Balance Scorecard
A balanced scorecard is an integrated system of performance measures designed to support an organization’s strategy. The various measures in a balanced scorecard should be linked on a plausible cause-and-effect basis from the very lowest level up through the organization’s ultimate objectives. The balanced scorecard is essentially a theory about how specific actions taken by various people in the organization will further the organization’s objectives. The theory should be viewed as tentative and subject to change if the actions do not, in fact, result in improvements in the organization’s financial and other goals. If the theory changes, then the performance measures on the balanced scorecard should also change. The balanced scorecard is a dynamic measurement system that evolves as an organization learns more about what works and what doesn’t work and refines its strategy accordingly.
Why do the measures used in a balanced scorecard differ from company to company?
Why does the balanced scorecard include financial performance measures as well as measures of how well internal business processes are doing?
Write a brief statement that expresses your thoughts on performance analysis.
Why do the measures used in a balanced scorecard differ from company to company?
Ans: A Balance Scorecard differs from one company to another company because there the day to day operations of one company differs with another company. It is the management who implements the balance scorecard in the organisation/ company. The perception or ideology of one company is different when compared to another company's management.
Why does the balanced scorecard include financial performance measures as well as measures of how well internal business processes are doing?

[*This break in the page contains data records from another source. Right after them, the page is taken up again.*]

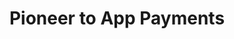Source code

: ---
layout: default
title: Pioneer to App Payments
parent: "Pi Payments"
grand_parent: "Important Topics"
nav_order: 3
---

Ans: The Balance Scorecard is a Organization's management system. The Balance scorecard corelates or links the company's strategic objectives to the performance measures like financial measures & internal business performance. The Company's balance scorecard is a performance measured which will be used in strategic management io identify and improve various internal business processes.
Write a brief statement that expresses your thoughts on performance analysis
Ans: Performance analysis is the process of identifying Organisation's strenghts & weakness by properly establishing the relationship between the financial transactions and business decisions. Performance analysis helps in short run forecasting and long run forecasting which hepls organisation to run in growth way. Performance analysis hepls the entity in business planning process by forecasting revenues, expenditures and net profits for the comming financial year. Generally the performance analysis is a combination of internal business processes, systems, ideology of management which was used by company to manage its resources in order to acheive the company's long term goals and short term goals. Performance analysis generally consist of planning, forecasting, budgeting e.t.c., Performance analysis helps in identifying the strengths and weakness of the organization.